La crise "constitue une urgence humanitaire majeure nécessitant une réponse immédiate", a alerté à Genève Ayaki Ito, directeur des urgences de l'agence de l'ONU pour les réfugiés.

- Enquête sur la frappe d'une école -

La guerre qui a embrasé le Moyen-Orient inquiète d'autant plus chancelleries et opérateurs économiques que la question de sa durée est désormais ouvertement posée.

Un envoi de troupes au sol en Iran représenterait une "perte de temps", a affirmé Donald Trump à la chaîne NBC News. Son ministre de la Défense Pete Hegseth a exclu une issue rapide: "nous ne sommes qu'au début des combats".

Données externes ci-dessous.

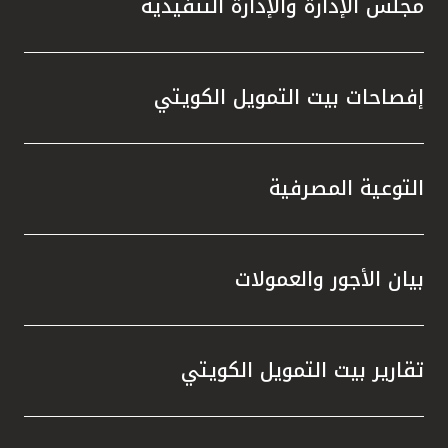
مجلس الإدارة والإدارة التنفيذية
تطور م
المتدرب
إفصاحات بيت التمويل الكويتي
التوعية المصرفية
بيان الأجور والعمولات
تقارير بيت التمويل الكويتي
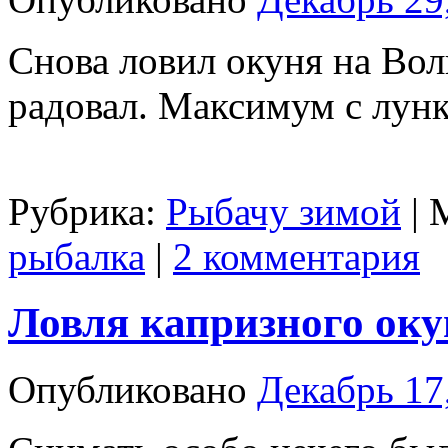
Снова ловил окуня на Вол
радовал. Максимум с лунк
Рубрика:
Рыбачу зимой
|
рыбалка
|
2 комментария
Ловля капризного оку
Опубликовано
Декабрь 17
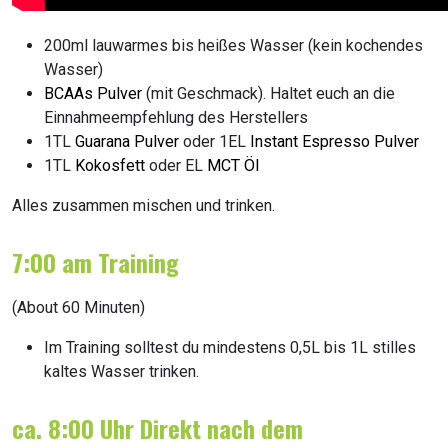
200ml lauwarmes bis heißes Wasser (kein kochendes
Wasser)
BCAAs Pulver
(mit Geschmack). Haltet euch an die
Einnahmeempfehlung des Herstellers
1TL
Guarana Pulver
oder 1EL
Instant Espresso Pulver
1TL
Kokosfett
oder EL
MCT Öl
Alles zusammen mischen und trinken.
7:00 am Training
(About 60 Minuten)
Im Training solltest du mindestens 0,5L bis 1L stilles
kaltes Wasser trinken.
ca. 8:00 Uhr Direkt nach dem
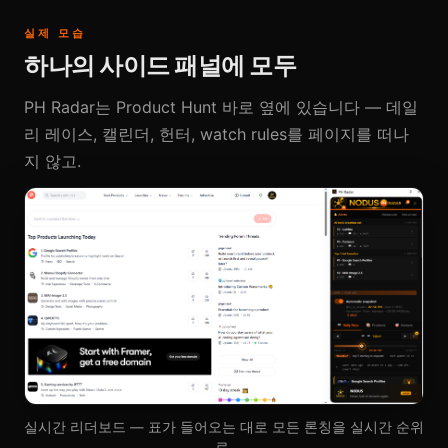
실제 모습
하나의 사이드 패널에 모두
PH Radar는 Product Hunt 바로 옆에 있습니다 — 데일
리 레이스, 캘린더, 헌터, watch rules를 페이지를 떠나
지 않고.
실시간 리더보드 — 표가 들어오는 대로 모든 론칭을 실시간 순위
로.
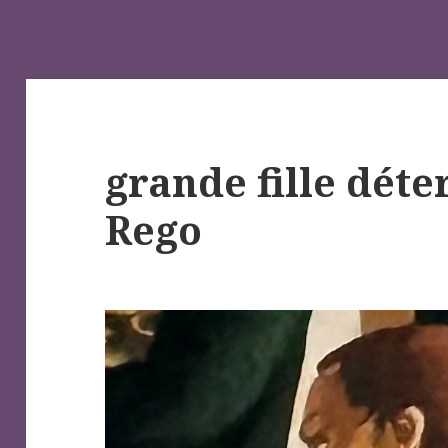
grande fille dét
Rego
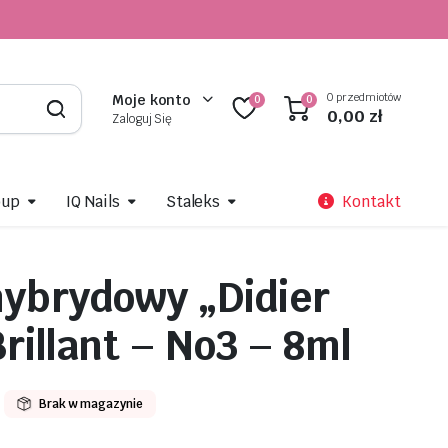
0 przedmiotów
Moje konto
0
0
0,00
zł
Zaloguj Się
oup
IQ Nails
Staleks
Kontakt
hybrydowy „Didier
rillant – No3 – 8ml
Brak w magazynie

Alors que le Kurdistan irakien, où sont basés des groupes kurdes iraniens en exil, est aussi visé par des missiles et drones, le président américain a assuré jeudi être "tout à fait pour" une offensive des milices kurdes contre Téhéran, sans préciser si les Etats-Unis leur fournirait un quelconque soutien.

Les questions se multiplient par ailleurs au sujet d'une frappe qui aurait visé une école à Minab (sud de l'Iran) au premier jour du conflit, tuant 150 personnes selon les autorités du pays.

Une enquête du New York Times, se basant notamment sur des images satellite, suggère que les Etats-Unis pourraient effectivement en être responsables. Ils auraient voulu cibler une base navale voisine.

Reuters, s'appuyant sur deux responsables américaines anonymes, assure que les enquêteurs militaires américains jugent "probable" que les forces américaines en soient "responsables".

Le Haut-Commissaire de l'ONU aux droits de l'homme, Volker Türk, a exigé que l'enquête promise par les Etats-Unis soit "rapide" et "transparente".

Les autorités iraniennes font état d'un bilan d'environ un millier de morts depuis le début de la guerre, un chiffre que l'AFP n'est pas en mesure d'authentifier.

Treize personnes, dont sept civils, ont été tuées dans les pays du Golfe, dont une fillette de 11 ans au Koweït. En Israël, 10 personnes ont été tuées, selon les autorités.